WHAT THE TASK ASKS> Only one stretch of the data below is wanted: the lines from the one with "GitHub via web</a>." through the one with "per aprire l'editor", repeated exactly.

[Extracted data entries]
***

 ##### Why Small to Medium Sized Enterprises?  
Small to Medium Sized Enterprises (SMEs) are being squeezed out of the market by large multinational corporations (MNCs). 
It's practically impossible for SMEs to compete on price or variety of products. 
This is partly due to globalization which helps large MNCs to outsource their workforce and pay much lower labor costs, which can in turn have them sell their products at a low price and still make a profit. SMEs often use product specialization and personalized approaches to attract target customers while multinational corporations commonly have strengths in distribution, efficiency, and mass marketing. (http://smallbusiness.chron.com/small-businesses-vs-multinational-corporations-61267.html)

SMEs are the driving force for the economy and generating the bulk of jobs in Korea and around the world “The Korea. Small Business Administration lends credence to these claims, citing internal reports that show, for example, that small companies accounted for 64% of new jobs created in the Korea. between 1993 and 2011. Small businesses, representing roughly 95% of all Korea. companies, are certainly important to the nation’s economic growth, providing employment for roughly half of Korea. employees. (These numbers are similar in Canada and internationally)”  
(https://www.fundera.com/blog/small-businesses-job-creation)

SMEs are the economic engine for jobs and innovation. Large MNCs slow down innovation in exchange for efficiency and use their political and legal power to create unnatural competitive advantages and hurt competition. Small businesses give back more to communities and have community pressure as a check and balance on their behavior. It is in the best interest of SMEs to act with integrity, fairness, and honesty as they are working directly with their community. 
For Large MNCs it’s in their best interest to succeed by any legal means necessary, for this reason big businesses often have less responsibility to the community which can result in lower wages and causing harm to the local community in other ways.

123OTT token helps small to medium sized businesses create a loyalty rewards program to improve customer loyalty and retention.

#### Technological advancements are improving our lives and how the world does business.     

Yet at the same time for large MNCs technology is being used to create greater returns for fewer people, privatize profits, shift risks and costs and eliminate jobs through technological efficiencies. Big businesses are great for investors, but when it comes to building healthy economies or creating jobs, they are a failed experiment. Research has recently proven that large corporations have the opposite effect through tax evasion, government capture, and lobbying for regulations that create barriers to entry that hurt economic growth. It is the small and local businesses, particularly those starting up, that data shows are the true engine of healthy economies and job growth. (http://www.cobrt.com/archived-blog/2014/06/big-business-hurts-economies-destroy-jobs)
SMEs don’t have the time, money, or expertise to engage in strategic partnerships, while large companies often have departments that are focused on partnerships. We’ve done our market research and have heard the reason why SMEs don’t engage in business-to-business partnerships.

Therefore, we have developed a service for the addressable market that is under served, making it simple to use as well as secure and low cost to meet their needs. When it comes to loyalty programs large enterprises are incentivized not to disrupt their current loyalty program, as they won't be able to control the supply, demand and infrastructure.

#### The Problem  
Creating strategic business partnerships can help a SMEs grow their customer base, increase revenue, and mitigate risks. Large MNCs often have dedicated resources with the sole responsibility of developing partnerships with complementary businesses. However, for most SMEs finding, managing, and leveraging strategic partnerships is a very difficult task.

***

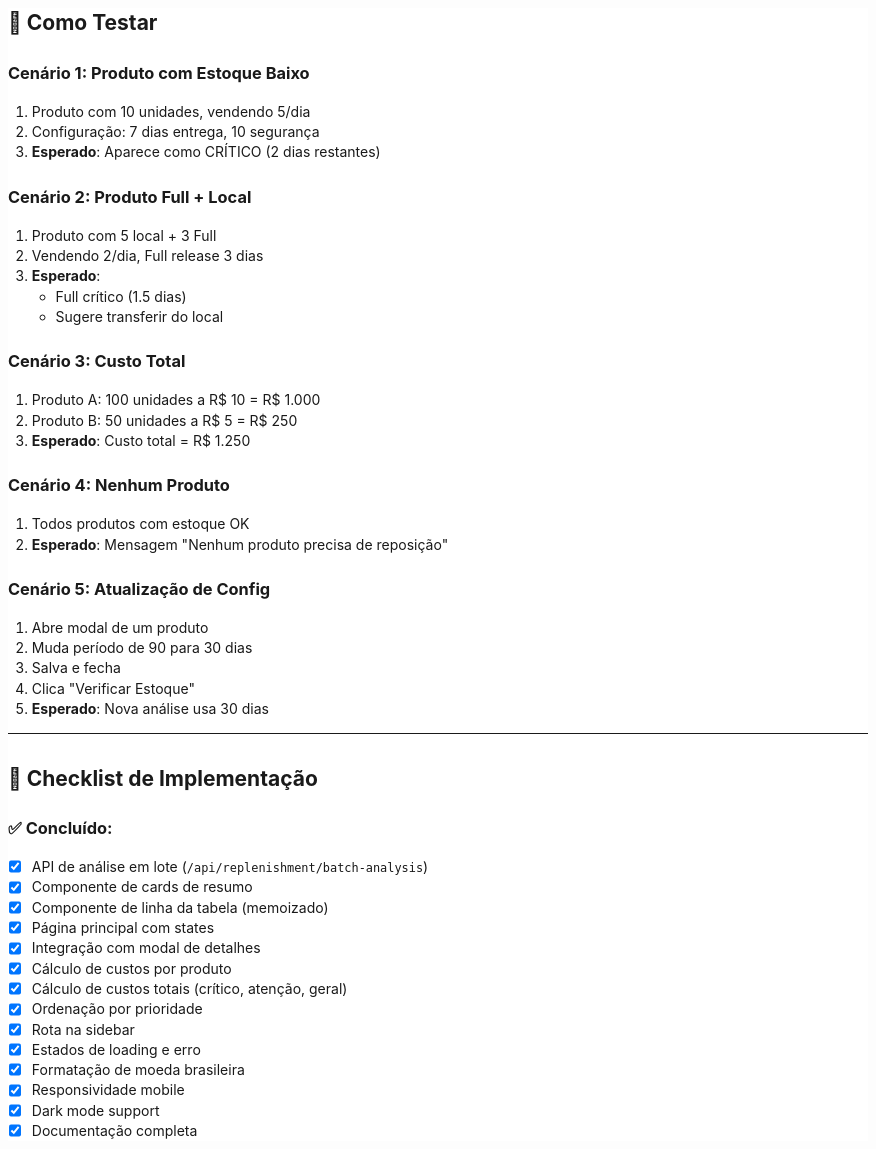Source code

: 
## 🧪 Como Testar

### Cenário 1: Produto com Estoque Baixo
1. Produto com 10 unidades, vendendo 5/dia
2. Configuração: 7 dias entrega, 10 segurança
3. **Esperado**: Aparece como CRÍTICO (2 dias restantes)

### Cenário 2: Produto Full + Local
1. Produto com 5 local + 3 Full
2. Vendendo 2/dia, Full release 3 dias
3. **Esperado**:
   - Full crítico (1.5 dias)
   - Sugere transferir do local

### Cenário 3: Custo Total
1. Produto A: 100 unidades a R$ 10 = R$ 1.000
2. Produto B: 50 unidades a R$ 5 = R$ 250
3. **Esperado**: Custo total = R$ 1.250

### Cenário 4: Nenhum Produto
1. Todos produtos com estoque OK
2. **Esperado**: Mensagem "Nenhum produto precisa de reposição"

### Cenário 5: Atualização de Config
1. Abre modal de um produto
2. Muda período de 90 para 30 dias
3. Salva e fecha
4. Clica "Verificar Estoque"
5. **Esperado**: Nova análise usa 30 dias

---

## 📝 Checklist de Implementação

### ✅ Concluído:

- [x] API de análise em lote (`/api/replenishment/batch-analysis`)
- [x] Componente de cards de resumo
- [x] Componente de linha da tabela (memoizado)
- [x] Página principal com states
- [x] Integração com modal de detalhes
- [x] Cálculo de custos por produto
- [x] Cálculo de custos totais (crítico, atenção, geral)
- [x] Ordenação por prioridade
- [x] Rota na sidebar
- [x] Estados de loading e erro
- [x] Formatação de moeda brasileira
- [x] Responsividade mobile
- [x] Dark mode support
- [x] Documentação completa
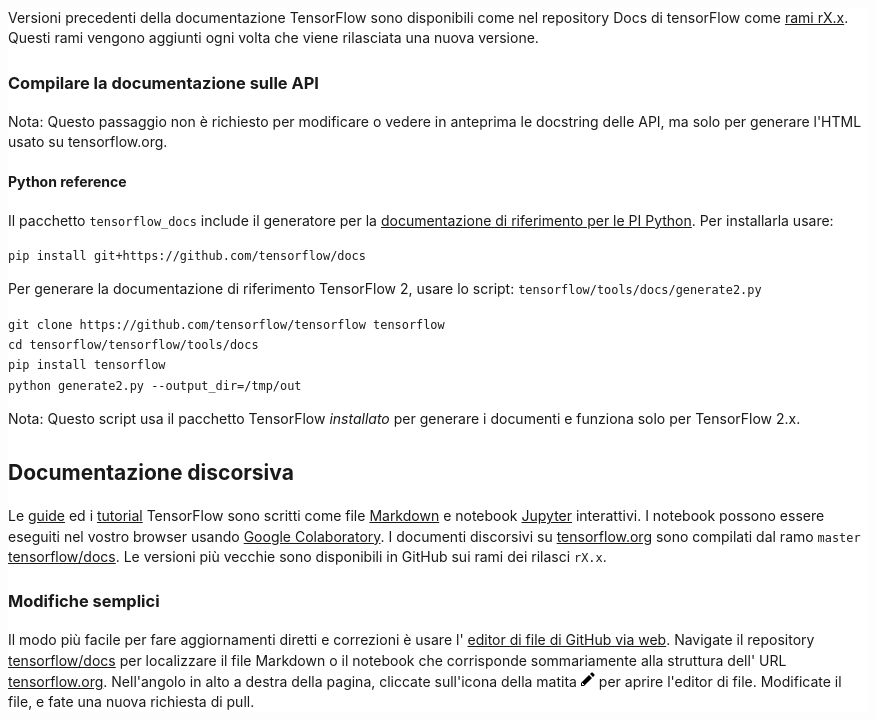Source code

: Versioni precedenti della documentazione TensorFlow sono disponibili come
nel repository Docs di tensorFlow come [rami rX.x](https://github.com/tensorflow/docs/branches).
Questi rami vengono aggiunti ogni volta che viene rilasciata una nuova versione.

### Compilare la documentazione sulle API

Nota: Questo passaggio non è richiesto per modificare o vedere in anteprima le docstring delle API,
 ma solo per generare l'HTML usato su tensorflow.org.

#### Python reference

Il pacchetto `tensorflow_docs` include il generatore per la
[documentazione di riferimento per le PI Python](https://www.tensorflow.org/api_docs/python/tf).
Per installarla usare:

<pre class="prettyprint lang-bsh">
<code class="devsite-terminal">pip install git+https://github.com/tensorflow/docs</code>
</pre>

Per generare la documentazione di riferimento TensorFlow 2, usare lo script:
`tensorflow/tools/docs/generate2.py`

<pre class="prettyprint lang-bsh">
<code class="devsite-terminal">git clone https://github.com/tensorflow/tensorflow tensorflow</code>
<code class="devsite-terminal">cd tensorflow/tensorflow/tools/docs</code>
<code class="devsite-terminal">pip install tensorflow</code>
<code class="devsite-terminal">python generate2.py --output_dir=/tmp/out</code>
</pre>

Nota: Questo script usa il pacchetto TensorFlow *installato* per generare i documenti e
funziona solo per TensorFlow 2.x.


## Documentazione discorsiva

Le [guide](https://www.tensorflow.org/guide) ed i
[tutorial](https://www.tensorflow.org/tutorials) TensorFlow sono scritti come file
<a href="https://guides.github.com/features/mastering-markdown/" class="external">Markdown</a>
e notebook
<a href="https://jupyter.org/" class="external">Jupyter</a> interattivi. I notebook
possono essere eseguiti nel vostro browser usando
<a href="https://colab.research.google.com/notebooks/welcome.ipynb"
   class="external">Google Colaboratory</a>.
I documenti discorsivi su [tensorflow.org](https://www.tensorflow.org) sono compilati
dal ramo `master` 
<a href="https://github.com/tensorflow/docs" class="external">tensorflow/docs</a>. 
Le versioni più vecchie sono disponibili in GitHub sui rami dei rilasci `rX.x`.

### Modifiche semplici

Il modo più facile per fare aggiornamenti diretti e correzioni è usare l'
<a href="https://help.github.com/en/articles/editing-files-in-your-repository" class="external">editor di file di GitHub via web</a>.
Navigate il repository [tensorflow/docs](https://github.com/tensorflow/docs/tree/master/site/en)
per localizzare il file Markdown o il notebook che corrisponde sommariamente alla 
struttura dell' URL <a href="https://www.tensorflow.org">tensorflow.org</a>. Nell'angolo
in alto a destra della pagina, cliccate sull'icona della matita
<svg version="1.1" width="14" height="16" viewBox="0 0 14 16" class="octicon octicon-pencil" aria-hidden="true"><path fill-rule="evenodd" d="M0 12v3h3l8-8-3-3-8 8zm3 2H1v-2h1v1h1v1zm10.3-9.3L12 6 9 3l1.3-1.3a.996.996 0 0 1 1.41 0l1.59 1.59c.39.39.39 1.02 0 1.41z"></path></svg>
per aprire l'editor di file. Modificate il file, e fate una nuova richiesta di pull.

***

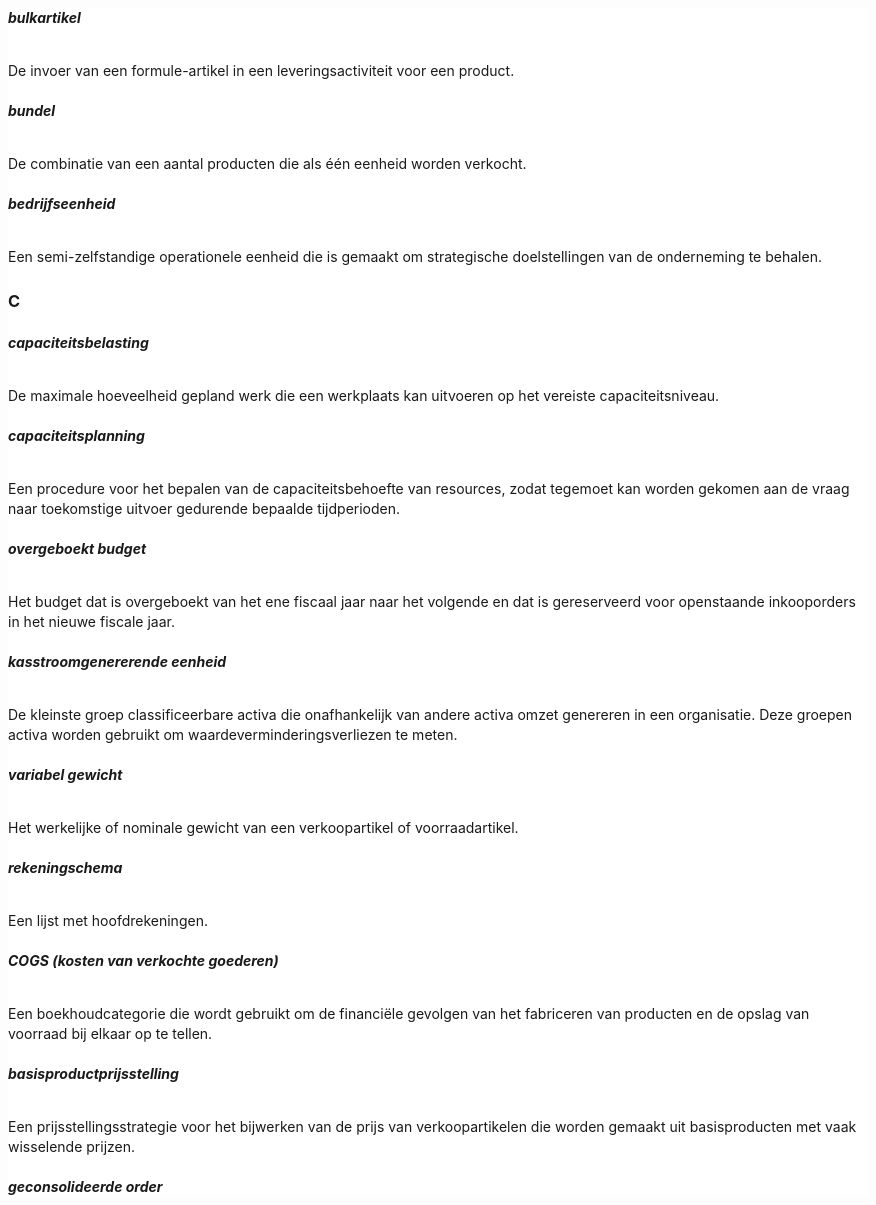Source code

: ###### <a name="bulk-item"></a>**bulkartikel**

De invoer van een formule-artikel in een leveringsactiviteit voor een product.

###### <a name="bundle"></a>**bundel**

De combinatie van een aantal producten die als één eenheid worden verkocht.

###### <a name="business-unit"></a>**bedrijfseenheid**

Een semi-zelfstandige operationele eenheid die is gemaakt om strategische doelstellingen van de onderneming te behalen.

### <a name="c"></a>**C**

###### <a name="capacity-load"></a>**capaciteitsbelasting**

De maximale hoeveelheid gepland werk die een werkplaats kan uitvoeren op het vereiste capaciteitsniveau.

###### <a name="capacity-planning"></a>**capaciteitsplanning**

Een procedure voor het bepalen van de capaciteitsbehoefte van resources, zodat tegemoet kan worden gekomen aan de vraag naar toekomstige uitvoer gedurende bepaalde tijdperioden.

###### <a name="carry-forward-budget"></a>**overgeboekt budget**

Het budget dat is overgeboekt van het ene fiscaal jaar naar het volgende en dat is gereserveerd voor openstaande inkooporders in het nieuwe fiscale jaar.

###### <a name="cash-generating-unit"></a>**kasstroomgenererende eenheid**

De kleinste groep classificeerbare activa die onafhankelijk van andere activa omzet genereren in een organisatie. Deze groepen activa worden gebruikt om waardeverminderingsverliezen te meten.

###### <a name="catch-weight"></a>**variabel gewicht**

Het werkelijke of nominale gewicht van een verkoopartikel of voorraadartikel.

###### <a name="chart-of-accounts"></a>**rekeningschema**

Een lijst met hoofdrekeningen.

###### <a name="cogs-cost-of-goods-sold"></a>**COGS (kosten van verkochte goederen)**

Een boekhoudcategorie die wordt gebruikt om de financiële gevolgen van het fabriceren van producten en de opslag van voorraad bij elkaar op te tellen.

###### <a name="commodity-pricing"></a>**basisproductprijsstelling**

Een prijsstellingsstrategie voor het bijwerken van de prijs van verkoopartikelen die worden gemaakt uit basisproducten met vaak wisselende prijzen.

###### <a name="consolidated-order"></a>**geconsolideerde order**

***

RESPONSE TO THE TASK>
<a href="https://help.github.com/en/articles/editing-files-in-your-repository" class="external">editor di file di GitHub via web</a>.
Navigate il repository [tensorflow/docs](https://github.com/tensorflow/docs/tree/master/site/en)
per localizzare il file Markdown o il notebook che corrisponde sommariamente alla 
struttura dell' URL <a href="https://www.tensorflow.org">tensorflow.org</a>. Nell'angolo
in alto a destra della pagina, cliccate sull'icona della matita
<svg version="1.1" width="14" height="16" viewBox="0 0 14 16" class="octicon octicon-pencil" aria-hidden="true"><path fill-rule="evenodd" d="M0 12v3h3l8-8-3-3-8 8zm3 2H1v-2h1v1h1v1zm10.3-9.3L12 6 9 3l1.3-1.3a.996.996 0 0 1 1.41 0l1.59 1.59c.39.39.39 1.02 0 1.41z"></path></svg>
per aprire l'editor di file. Modificate il file, e fate una nuova richiesta di pull.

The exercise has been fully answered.